Five percent of breast cancer cases occur in women under the age of 40, which amounts to 13,000 cases a year. With most health organizations not recommending mammograms until age 40, that means that some women may not get the screening they need as early as they need. That’s where Ellington says genetics come into play.
“It’s very important to identify a subset of the population who needs increased screening and/or earlier screening,” says Ellen Richardson, RN, a nurse navigator with Memorial Medical Group Genetics. “We do that by stratifying patients with a breast cancer risk assessment. It identifies women or men with an increased risk who should be screened earlier.”
Risk assessment is a quick and easy tool that women can use to determine if they are at a higher risk of developing breast cancer. Every woman should have a risk assessment by age 25 or 30, and they stop being administered between ages 70-75. There is no laboratory testing or physical exam. It is essentially just a series of questions.
These questions range from age of first live birth, personal medical history, any biopsies as well as a family history of cancer diagnoses—breast and otherwise.
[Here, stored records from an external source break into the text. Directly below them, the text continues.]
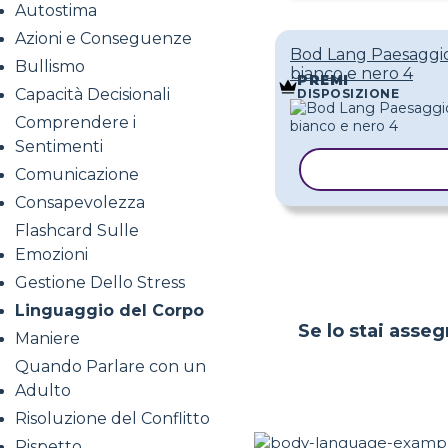
Autostima
Azioni e Conseguenze
Bod Lang Paesaggio
Bullismo
bianco e nero 4
PREMI
Capacità Decisionali
DISPOSIZIONE
Comprendere i
Sentimenti
COPIA MODE
Comunicazione
Consapevolezza
Flashcard Sulle
Emozioni
Gestione Dello Stress
Linguaggio del Corpo
Se lo stai asseg
Maniere
Quando Parlare con un
Adulto
Risoluzione del Conflitto
Rispetto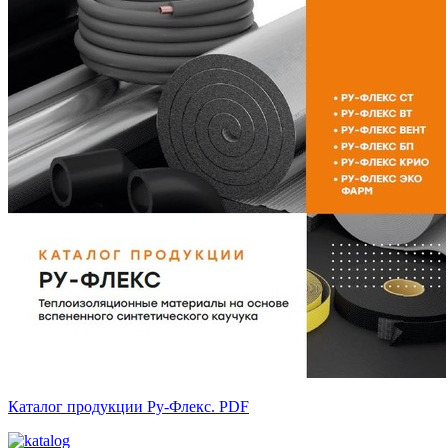
Каталог продукции Ру-Флекс. PDF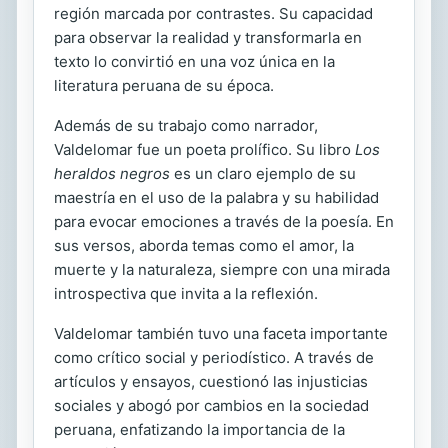
región marcada por contrastes. Su capacidad
para observar la realidad y transformarla en
texto lo convirtió en una voz única en la
literatura peruana de su época.
Además de su trabajo como narrador,
Valdelomar fue un poeta prolífico. Su libro
Los
heraldos negros
es un claro ejemplo de su
maestría en el uso de la palabra y su habilidad
para evocar emociones a través de la poesía. En
sus versos, aborda temas como el amor, la
muerte y la naturaleza, siempre con una mirada
introspectiva que invita a la reflexión.
Valdelomar también tuvo una faceta importante
como crítico social y periodístico. A través de
artículos y ensayos, cuestionó las injusticias
sociales y abogó por cambios en la sociedad
peruana, enfatizando la importancia de la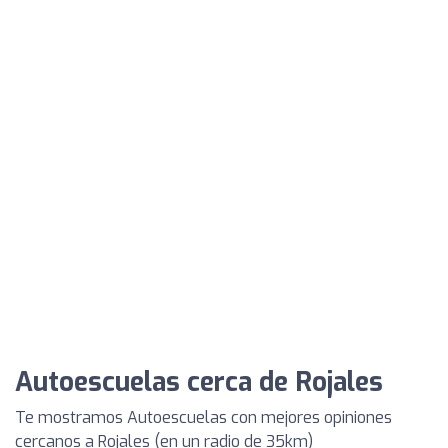
Autoescuelas cerca de Rojales
Te mostramos Autoescuelas con mejores opiniones
cercanos a Rojales (en un radio de 35km)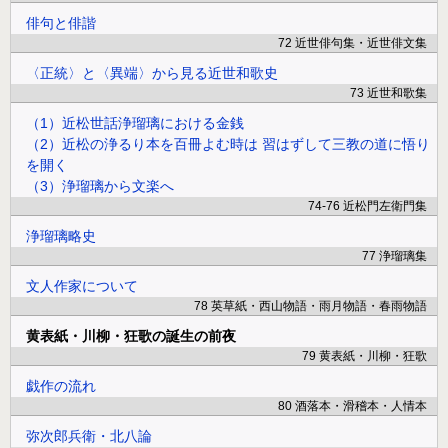
俳句と俳諧
72 近世俳句集・近世俳文集
〈正統〉と〈異端〉から見る近世和歌史
73 近世和歌集
（1）近松世話浄瑠璃における金銭
（2）近松の浄るり本を百冊よむ時は 習はずして三教の道に悟り
を開く
（3）浄瑠璃から文楽へ
74-76 近松門左衛門集
浄瑠璃略史
77 浄瑠璃集
文人作家について
78 英草紙・西山物語・雨月物語・春雨物語
黄表紙・川柳・狂歌の誕生の前夜
79 黄表紙・川柳・狂歌
戯作の流れ
80 酒落本・滑稽本・人情本
弥次郎兵衛・北八論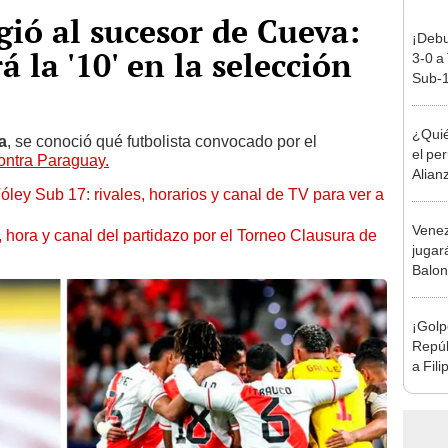
gió al sucesor de Cueva:
¡Debu
á la '10' en la selección
3-0 a
Sub-1
¿Quié
a
, se conoció qué futbolista convocado por el
el pe
ontra Paraguay.
Alian
óley Sub 17: rivales, horarios y canal de TV para ver a
fútbo
Venez
ía, hora y canal del partidazo por el Torneo Clausura de
jugar
Balon
la NB
Vinot
¡Golp
Repúb
a Fili
Mundi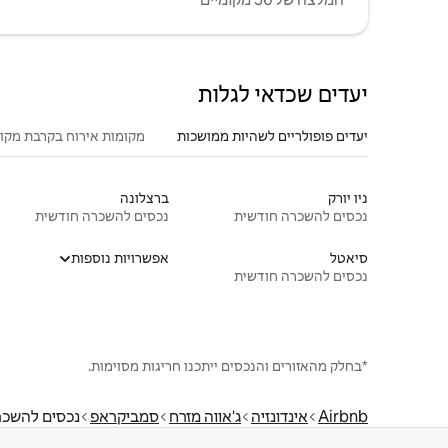
יעדים שכדאי לגלות
יעדים פופולריים לשהיות ממושכות
מקומות אירוח בקרבת מקו
ניו יורק
ברצלונה
נכסים להשכרה חודשית
נכסים להשכרה חודשית
סיאטל
אפשרויות נוספות
נכסים להשכרה חודשית
*בחלק מהאזורים והנכסים ייתכנו חריגות מסוימות.
Airbnb
אינדונזיה
ג'אווה מזרח
סמביקראפ
נכסים להשכר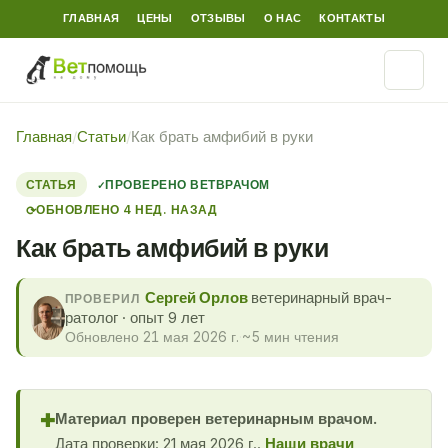
ГЛАВНАЯ
ЦЕНЫ
ОТЗЫВЫ
О НАС
КОНТАКТЫ
Главная
/
Статьи
/
Как брать амфибий в руки
СТАТЬЯ
ПРОВЕРЕНО ВЕТВРАЧОМ
ОБНОВЛЕНО 4 НЕД. НАЗАД
⟳
Как брать амфибий в руки
Сергей Орлов
ветеринарный врач-
ПРОВЕРИЛ
ратолог · опыт 9 лет
Обновлено 21 мая 2026 г.
·
~5 мин чтения
Материал проверен ветеринарным врачом.
✚
Дата проверки: 21 мая 2026 г..
Наши врачи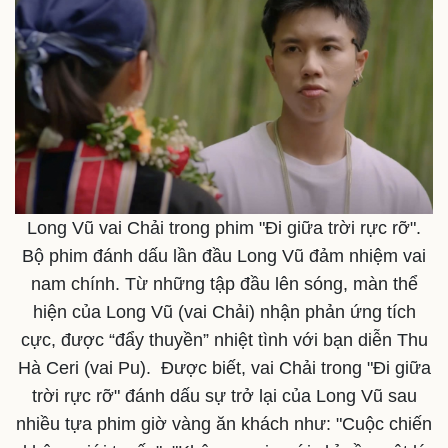
Sức khỏe
Đời sống
Dinh dưỡng - món ngon
Nhà đẹp
Cây thuốc
Blog
Sản phụ khoa
Tình yêu - Gia đình
Nhi khoa
Nam khoa
Long Vũ vai Chải trong phim "Đi giữa trời rực rỡ".
Làm đẹp - giảm cân
Bộ phim đánh dấu lần đầu Long Vũ đảm nhiệm vai
Phòng mạch online
nam chính. Từ những tập đầu lên sóng, màn thể
Ăn sạch sống khỏe
hiện của Long Vũ (vai Chải) nhận phản ứng tích
cực, được “đẩy thuyền” nhiệt tình với bạn diễn Thu
Hà Ceri (vai Pu). Được biết, vai Chải trong "Đi giữa
trời rực rỡ" đánh dấu sự trở lại của Long Vũ sau
nhiều tựa phim giờ vàng ăn khách như: "Cuộc chiến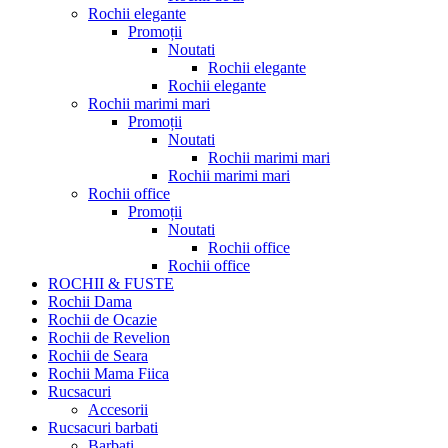
Rochii elegante
Promoții
Noutati
Rochii elegante
Rochii elegante
Rochii marimi mari
Promoții
Noutati
Rochii marimi mari
Rochii marimi mari
Rochii office
Promoții
Noutati
Rochii office
Rochii office
ROCHII & FUSTE
Rochii Dama
Rochii de Ocazie
Rochii de Revelion
Rochii de Seara
Rochii Mama Fiica
Rucsacuri
Accesorii
Rucsacuri barbati
Barbati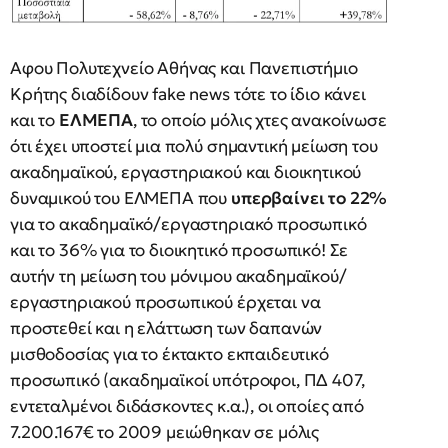
Αφου Πολυτεχνείο Αθήνας και Πανεπιστήμιο
Κρήτης διαδίδουν fake news τότε το ίδιο κάνει
και το
ΕΛΜΕΠΑ
, το οποίο μόλις χτες ανακοίνωσε
ότι έχει υποστεί μια πολύ σημαντική μείωση του
ακαδημαϊκού, εργαστηριακού και διοικητικού
δυναμικού του ΕΛΜΕΠΑ που
υπερβαίνει το 22%
για το ακαδημαϊκό/εργαστηριακό προσωπικό
και το 36% για το διοικητικό προσωπικό! Σε
αυτήν τη μείωση του μόνιμου ακαδημαϊκού/
εργαστηριακού προσωπικού έρχεται να
προστεθεί και η ελάττωση των δαπανών
μισθοδοσίας για το έκτακτο εκπαιδευτικό
προσωπικό (ακαδημαϊκοί υπότροφοι, ΠΔ 407,
εντεταλμένοι διδάσκοντες κ.α.), οι οποίες από
7.200.167€ το 2009 μειώθηκαν σε μόλις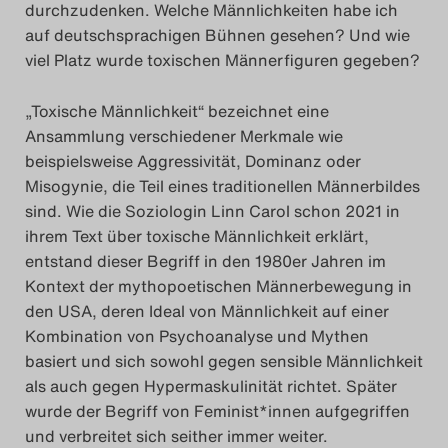
durchzudenken. Welche Männlichkeiten habe ich
auf deutschsprachigen Bühnen gesehen? Und wie
viel Platz wurde toxischen Männerfiguren gegeben?
„Toxische Männlichkeit“ bezeichnet eine
Ansammlung verschiedener Merkmale wie
beispielsweise Aggressivität, Dominanz oder
Misogynie, die Teil eines traditionellen Männerbildes
sind. Wie die Soziologin Linn Carol schon 2021 in
ihrem Text über toxische Männlichkeit erklärt,
entstand dieser Begriff in den 1980er Jahren im
Kontext der mythopoetischen Männerbewegung in
den USA, deren Ideal von Männlichkeit auf einer
Kombination von Psychoanalyse und Mythen
basiert und sich sowohl gegen sensible Männlichkeit
als auch gegen Hypermaskulinität richtet. Später
wurde der Begriff von Feminist*innen aufgegriffen
und verbreitet sich seither immer weiter.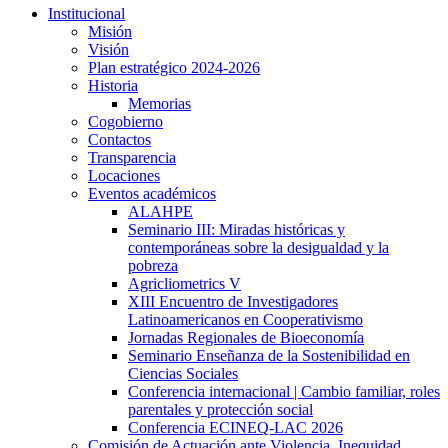
Institucional
Misión
Visión
Plan estratégico 2024-2026
Historia
Memorias
Cogobierno
Contactos
Transparencia
Locaciones
Eventos académicos
ALAHPE
Seminario III: Miradas históricas y
contemporáneas sobre la desigualdad y la
pobreza
Agricliometrics V
XIII Encuentro de Investigadores
Latinoamericanos en Cooperativismo
Jornadas Regionales de Bioeconomía
Seminario Enseñanza de la Sostenibilidad en
Ciencias Sociales
Conferencia internacional | Cambio familiar, roles
parentales y protección social
Conferencia ECINEQ-LAC 2026
Comisión de Actuación ante Violencia, Inequidad,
Using these tests, Ellington and her team calculate an individual’s risk of developing breast cancer in their lifetime. Anyone with a lifetime risk of 20 percent or higher qualifies as high risk, but what does that mean?
“High risk patients are screened differently than the general population,” Dr. Ellington says. “They are screened earlier than average patients and we add breast MRI to annual screening mammography. These women receive a more sensitive test to try and pick up abnormalities due to their increased risk.”
Patients who are higher risk are also encouraged to have a professional breast exam every six months rather than annually, and there are further surgical interventions that could be recommended, depending on the patient and their personal degree of risk. An extreme example would be a bilateral mastectomy.
High risk populations are not the only people who will develop breast cancer, so it’s important for all women to follow the screening guidelines for breast cancer and to monitor any changes or symptoms they may experience.
“Regardless of risk, always tell your physician about a breast symptom—whether it’s a mass, pain, et cetera,” Dr. Ellington stresses. “Regardless of your risk, those things need to be worked up.”